Havel though about this, coughed, and produced a typically idiosyncratic response. “What else,” he said, “was to be expected against the larger idea of a new consensus order based on justice, equal rights, and common values than an outburst of national egoism? In the 20th century, Europe has always put on blinders, chosen appeasement, bargained with evil. The fact that it can now say, even if only symbolically, ‘Here is some danger,’ proves Europe has absorbed its history.”
The elliptical answer, deconstructed, saluted the European Union’s willingness to denounce rightist movements as inappropriate and damaging.
The jail-time, dissident side of Havel was wedded to good and evil, opposition and appeasement, right and wrong. He refused the middle registers. In it lay the worst of politics. He was a luminous conservative misperceived as a kind of liberal because his stubbornness helped bring down Czech communism.
His response to Czech entry into NATO, denounced by the new Moscow, was similarly roundabout, even peremptory. “Whether current society likes it … doesn’t matter from a historical perspective. If we show that [NATO accepting] a so-called post-Communist country means to accept some schizophrenic, unpredictable partner, there will be no further [EU] expansion. It would turn the tables not only against the non-accepted nations, but against the whole of Europe.”
Havel’s underlying view ironically promoted an “End of Europe” Europe, self-aware as a whole and slowly levered away from its traditional divisions, bonded to a whole that so far at least has yet to materialize. But hope was strong a decade ago. “We are in the very center of Europe,” he said of the Czech Republic. “Nothing will go around us. All wars will go through this territory, unless we ourselves start them. The tradition is to close ourselves and let the winds go around us … Now we must stress, in this globalized world, that everything matters to us; that we don’t lie our way out of responsibility.”

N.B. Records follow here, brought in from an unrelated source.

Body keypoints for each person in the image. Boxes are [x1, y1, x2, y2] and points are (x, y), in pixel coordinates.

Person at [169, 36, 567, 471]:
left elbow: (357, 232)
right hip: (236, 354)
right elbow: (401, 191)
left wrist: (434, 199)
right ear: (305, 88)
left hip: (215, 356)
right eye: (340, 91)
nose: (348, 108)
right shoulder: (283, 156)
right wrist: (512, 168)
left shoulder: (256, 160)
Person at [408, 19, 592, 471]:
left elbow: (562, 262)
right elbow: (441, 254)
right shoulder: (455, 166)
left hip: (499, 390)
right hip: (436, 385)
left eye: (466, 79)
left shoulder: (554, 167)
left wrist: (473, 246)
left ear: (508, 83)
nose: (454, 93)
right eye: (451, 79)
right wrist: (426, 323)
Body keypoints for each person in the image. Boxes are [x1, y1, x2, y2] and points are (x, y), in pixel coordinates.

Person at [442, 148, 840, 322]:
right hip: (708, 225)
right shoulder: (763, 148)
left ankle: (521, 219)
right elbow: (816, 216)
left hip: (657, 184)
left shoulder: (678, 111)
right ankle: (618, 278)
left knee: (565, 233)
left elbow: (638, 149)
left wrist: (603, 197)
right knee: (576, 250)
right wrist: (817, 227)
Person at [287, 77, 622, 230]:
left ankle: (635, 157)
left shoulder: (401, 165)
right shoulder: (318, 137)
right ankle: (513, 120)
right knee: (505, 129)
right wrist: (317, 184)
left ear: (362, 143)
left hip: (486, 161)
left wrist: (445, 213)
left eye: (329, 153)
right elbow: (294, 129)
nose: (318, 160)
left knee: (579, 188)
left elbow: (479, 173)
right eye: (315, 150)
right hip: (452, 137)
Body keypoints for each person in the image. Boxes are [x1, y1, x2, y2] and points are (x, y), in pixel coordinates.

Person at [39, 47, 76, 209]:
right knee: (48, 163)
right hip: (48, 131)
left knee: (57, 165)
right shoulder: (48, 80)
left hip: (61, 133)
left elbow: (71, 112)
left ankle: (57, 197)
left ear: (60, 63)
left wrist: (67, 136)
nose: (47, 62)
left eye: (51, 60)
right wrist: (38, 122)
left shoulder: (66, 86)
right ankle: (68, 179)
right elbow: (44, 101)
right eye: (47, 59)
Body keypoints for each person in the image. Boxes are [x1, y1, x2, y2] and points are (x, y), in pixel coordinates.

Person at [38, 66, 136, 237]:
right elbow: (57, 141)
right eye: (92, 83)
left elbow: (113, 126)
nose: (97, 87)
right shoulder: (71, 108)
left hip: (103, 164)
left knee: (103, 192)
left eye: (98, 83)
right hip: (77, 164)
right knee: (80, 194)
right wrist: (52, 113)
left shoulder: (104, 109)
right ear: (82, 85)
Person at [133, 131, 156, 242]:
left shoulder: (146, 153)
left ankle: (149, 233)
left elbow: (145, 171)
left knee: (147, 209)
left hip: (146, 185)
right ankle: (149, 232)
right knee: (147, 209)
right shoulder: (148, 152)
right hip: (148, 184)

The lying he worried about, as it turned out, was financial, not military. Ironically, the Czech Republic, poised to adopt the euro in 2012, backed away under Klaus, bowing to resistance from Czech public opinion, letting the winds go around it, as Havel feared. It’s been a mixed blessing.
Havel insisted Europe had always been a single political entity, but one divided by violence, but the “principle of bigger or smaller violence committed by the ‘powerfuls’ against the ‘less powerful.'”
The EU was the “first European effort to construct order based on some other principle.”
What did worry him about Europe as it grew was the growth of unrealistic expectations on both sides. A larger membership might make the project unwieldy, all the more reason to phase in demands. The mixture of “market economy with Mafia practices” worried him both at home and in Europe.
“Accepting a new political culture,” he said, “is harder than accepting an amendment to a law. It’s not just about how many watts a refrigerator or a bulb needs. It’s not that easy. The EU must understand that it can’t set the bar too high, then wait and see if we can jump over it in 20 or 30 years. That would be a catastrophe for all.”
In principle, the bar was set high, but its loopholes incandescent. In the months before he died, Havel witnessed an introduction to the catastrophe her feared. It hadn’t taken 20 years.
At the end of the 1999 meeting he didn’t shake our hands. Tired, he nodded, still semi-hidden in the large chair. The writer had said what he had to say. Now he wanted his privacy.